Before that fateful day, I was a young professional on the cusp of my early prime. I had an exciting job offer in the United Kingdom and I felt like the world was my oyster. I planned to go forth and hone my craft with the goal of eventually returning home to help improve healthcare in my beautiful country. To continue my father’s legacy.
Now, everything felt pointless: my well-planned life and years of hard work; countless sleepless nights; over 12 challenging years of school and internship. They all seemed for nothing.
I did everything I was supposed to do to the best of my capabilities. Why then, was this happening? There were times when I didn’t sleep for days because of either work or study. Did my sacrifice of spending time with friends, family and loved ones mean absolutely nothing?

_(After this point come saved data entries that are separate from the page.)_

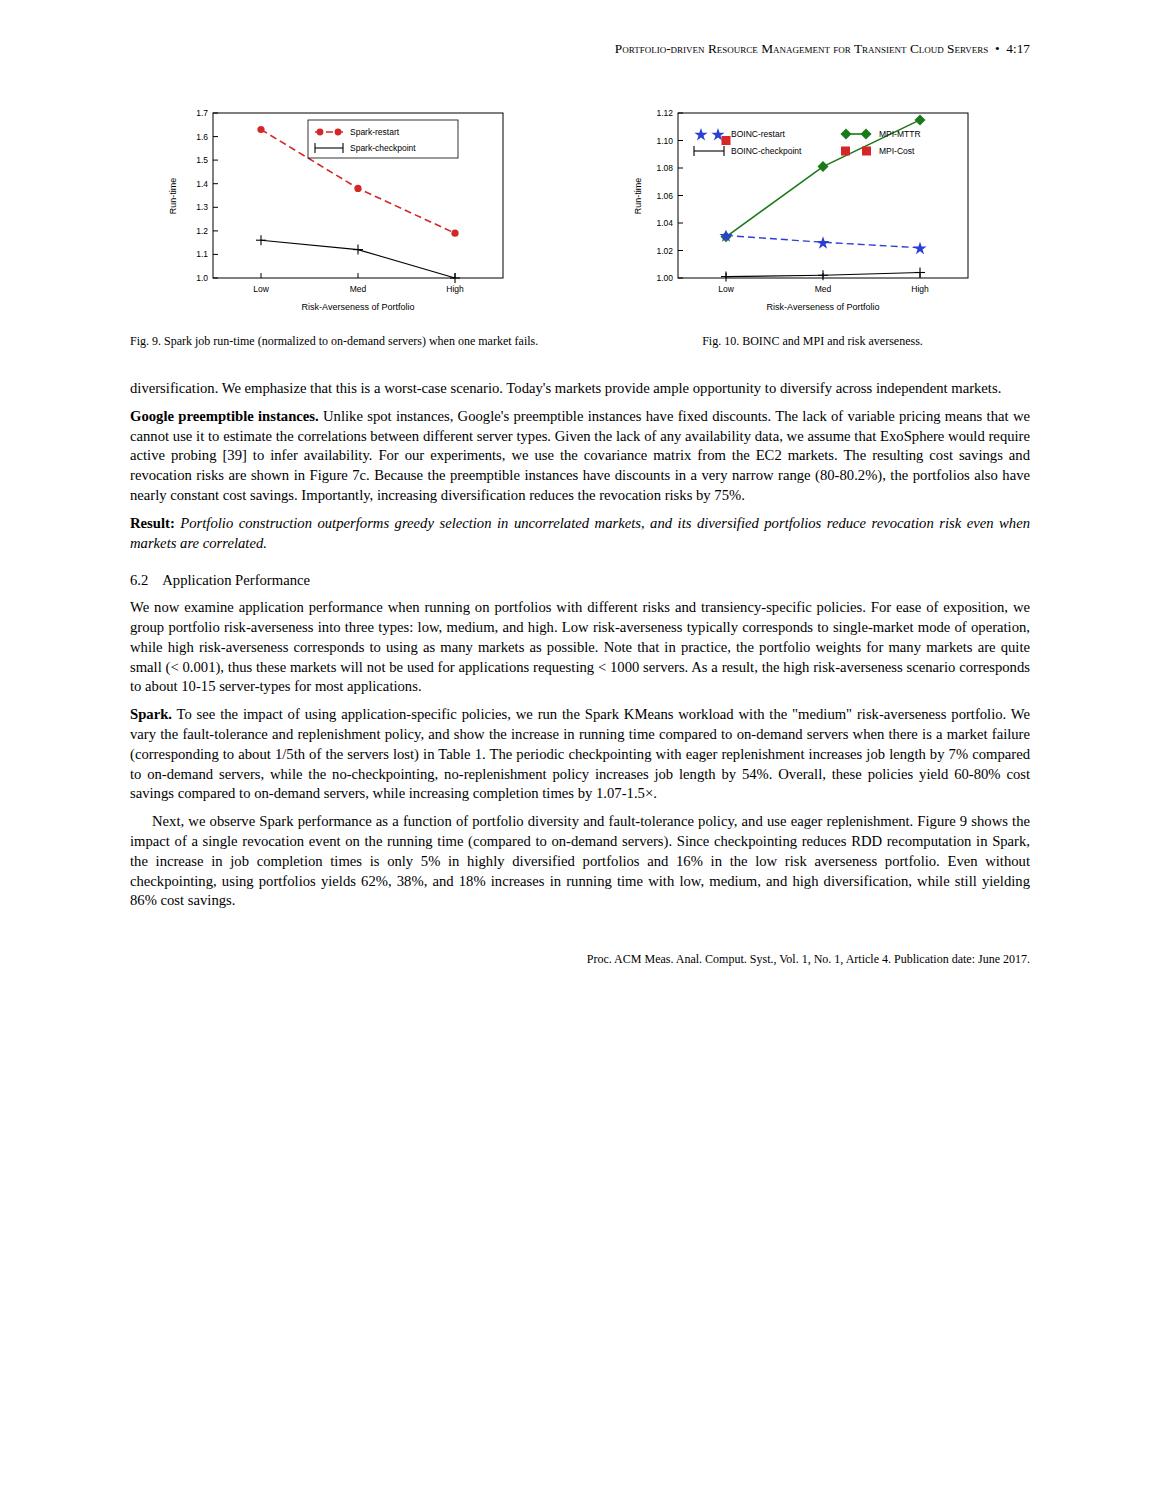Portfolio-driven Resource Management for Transient Cloud Servers • 4:17
1.0 1.1 1.2 1.3 1.4 1.5 1.6 1.7 Low Med High Risk-Averseness of Portfolio Run-time Spark-restart Spark-checkpoint
Fig. 9. Spark job run-time (normalized to on-demand servers) when one market fails.
1.00 1.02 1.04 1.06 1.08 1.10 1.12 Low Med High Risk-Averseness of Portfolio Run-time BOINC-restart BOINC-checkpoint MPI-MTTR MPI-Cost
Fig. 10. BOINC and MPI and risk averseness.
diversification. We emphasize that this is a worst-case scenario. Today's markets provide ample opportunity to diversify across independent markets.
Google preemptible instances. Unlike spot instances, Google's preemptible instances have fixed discounts. The lack of variable pricing means that we cannot use it to estimate the correlations between different server types. Given the lack of any availability data, we assume that ExoSphere would require active probing [39] to infer availability. For our experiments, we use the covariance matrix from the EC2 markets. The resulting cost savings and revocation risks are shown in Figure 7c. Because the preemptible instances have discounts in a very narrow range (80-80.2%), the portfolios also have nearly constant cost savings. Importantly, increasing diversification reduces the revocation risks by 75%.
Result: Portfolio construction outperforms greedy selection in uncorrelated markets, and its diversified portfolios reduce revocation risk even when markets are correlated.
6.2 Application Performance
We now examine application performance when running on portfolios with different risks and transiency-specific policies. For ease of exposition, we group portfolio risk-averseness into three types: low, medium, and high. Low risk-averseness typically corresponds to single-market mode of operation, while high risk-averseness corresponds to using as many markets as possible. Note that in practice, the portfolio weights for many markets are quite small (< 0.001), thus these markets will not be used for applications requesting < 1000 servers. As a result, the high risk-averseness scenario corresponds to about 10-15 server-types for most applications.
Spark. To see the impact of using application-specific policies, we run the Spark KMeans workload with the "medium" risk-averseness portfolio. We vary the fault-tolerance and replenishment policy, and show the increase in running time compared to on-demand servers when there is a market failure (corresponding to about 1/5th of the servers lost) in Table 1. The periodic checkpointing with eager replenishment increases job length by 7% compared to on-demand servers, while the no-checkpointing, no-replenishment policy increases job length by 54%. Overall, these policies yield 60-80% cost savings compared to on-demand servers, while increasing completion times by 1.07-1.5×.
Next, we observe Spark performance as a function of portfolio diversity and fault-tolerance policy, and use eager replenishment. Figure 9 shows the impact of a single revocation event on the running time (compared to on-demand servers). Since checkpointing reduces RDD recomputation in Spark, the increase in job completion times is only 5% in highly diversified portfolios and 16% in the low risk averseness portfolio. Even without checkpointing, using portfolios yields 62%, 38%, and 18% increases in running time with low, medium, and high diversification, while still yielding 86% cost savings.
Proc. ACM Meas. Anal. Comput. Syst., Vol. 1, No. 1, Article 4. Publication date: June 2017.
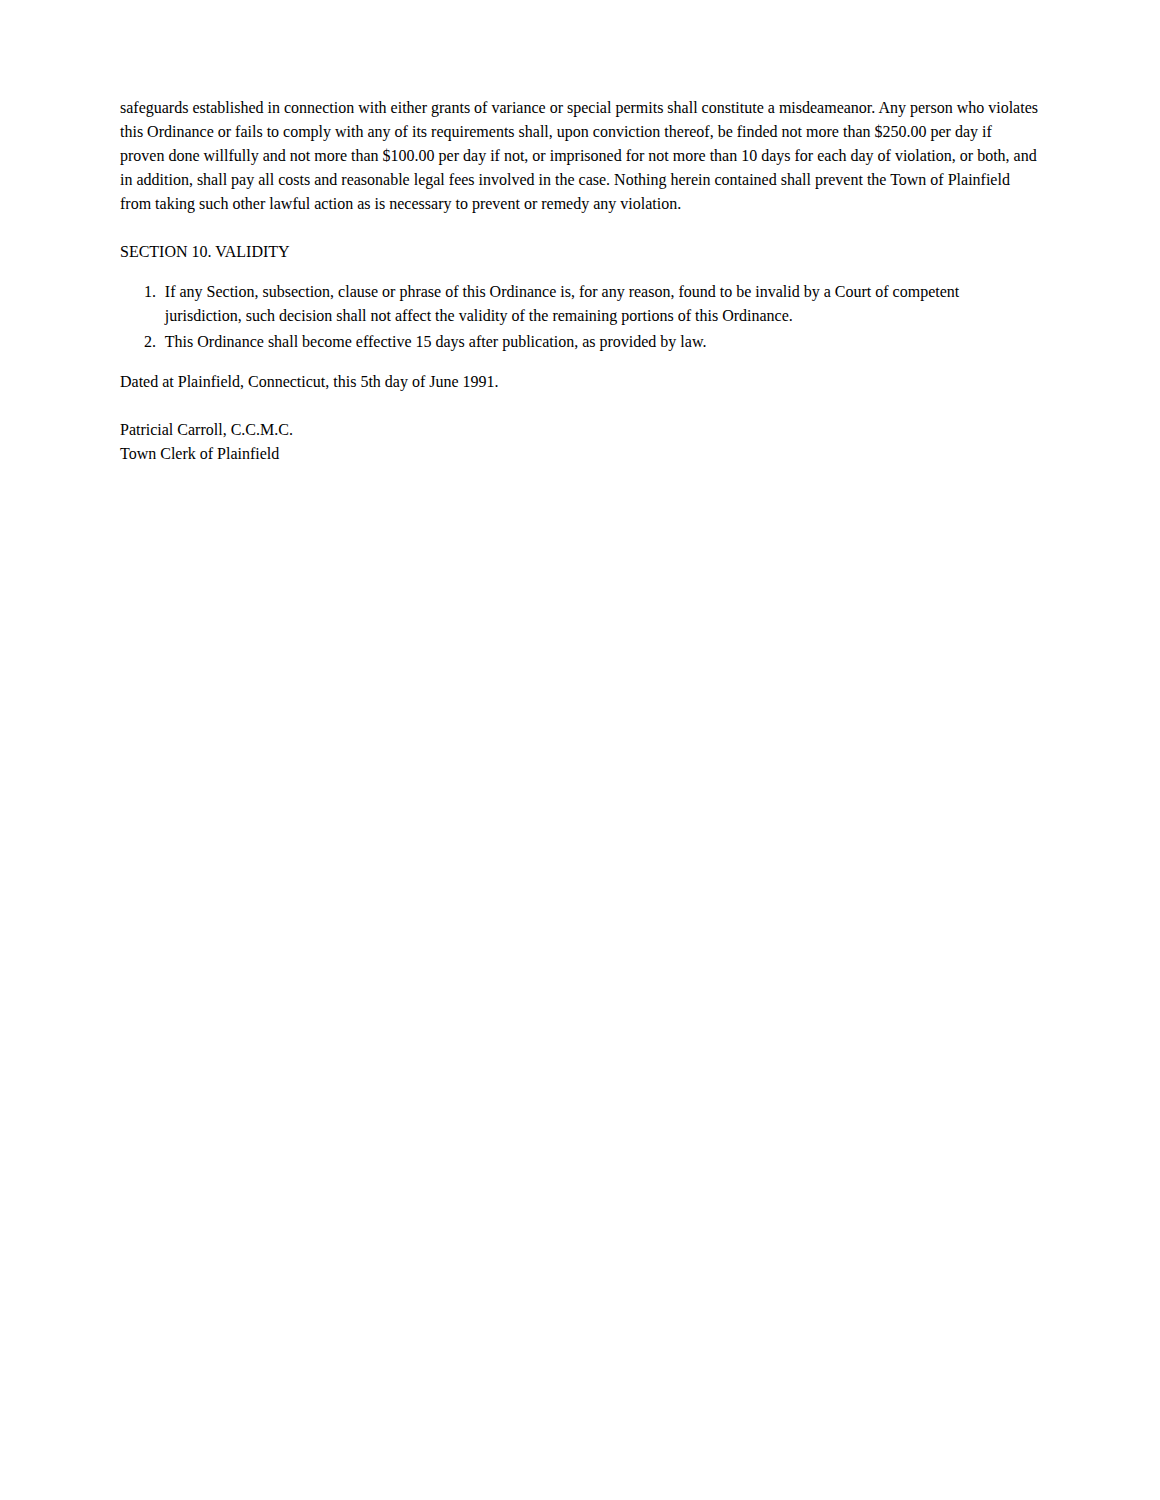safeguards established in connection with either grants of variance or special permits shall constitute a misdeameanor. Any person who violates this Ordinance or fails to comply with any of its requirements shall, upon conviction thereof, be finded not more than $250.00 per day if proven done willfully and not more than $100.00 per day if not, or imprisoned for not more than 10 days for each day of violation, or both, and in addition, shall pay all costs and reasonable legal fees involved in the case. Nothing herein contained shall prevent the Town of Plainfield from taking such other lawful action as is necessary to prevent or remedy any violation.
SECTION 10. VALIDITY
If any Section, subsection, clause or phrase of this Ordinance is, for any reason, found to be invalid by a Court of competent jurisdiction, such decision shall not affect the validity of the remaining portions of this Ordinance.
This Ordinance shall become effective 15 days after publication, as provided by law.
Dated at Plainfield, Connecticut, this 5th day of June 1991.
Patricial Carroll, C.C.M.C.
Town Clerk of Plainfield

All of these thoughts and emotions made the recovery process even more challenging. I was depleted. Seemingly mundane tasks like taking a shower took tremendous effort and caused me to fall asleep from the exhaustion.
Due to the brain fog, I could not put a structured sentence together without feeling frustrated nor could I perform the simplest of tasks unaided. I could not even put on my shoes without assistance.
The worst part was that I could not rest my head on a pillow because of the pain of my healing surgical wound. As a result, I slept sitting up for weeks.
I would look in the mirror and all I could say to myself was “what a failure”.
I remember crying to my older cousin on the phone, thinking I had become useless and I had no value to anyone anymore. I had lost confidence in myself as an individual, something I never lacked before. I felt like I hit rock bottom.

Part 3 – ENLIGHTENMENT
Thank you to everyone who has expressed their support today! The fact that my story has affected so many of you makes recalling these painful memories worthwhile.
I am thankful for you and even morseo eternally thankful for everyone who walked with me on my road to recovery. Dealing with me during that time must have been extremely difficult and I may have pushed some individuals away. I may have been cold to some but you guys stuck by me every day whether it was by sending a message or a paying quick visit.
As my recovery progressed, my world began to slow down for the first time in years. I focused inward and allowed myself to remain quietly with my thoughts. I was imbued with the realization that life is precious and I had no time to waste being resentful, bitter, or to wallow in self-pity.
I committed to spending my time sharing positivity, happiness and love throughout the community and to do right by my fellow man. It took me at least one year after the surgery to heal to the point where I could begin this effort, holding firm to my resolve to treat everyone with love and respect. Regardless of my own views, feelings or beliefs, I knew that I had no idea what others were going through.
It is my hope that the love and positivity I spread is contagious and that people recognize that nothing in life is guaranteed. All the things we feel entitled to can all go away in a blink of an eye.
The things that were a big deal and got me upset were meaningless and I regretted wasting my time on them. I regret the bridges I have burnt in the past that in retrospect were trivial in the grand scheme of life. I am at peace as an individual now, but I refuse to be content. Everyday I’ll strive to be better even if it’s a minuscule improvement. I do hope this message can be used as a platform to show your neighbour kindness and to not overlook the important things in life.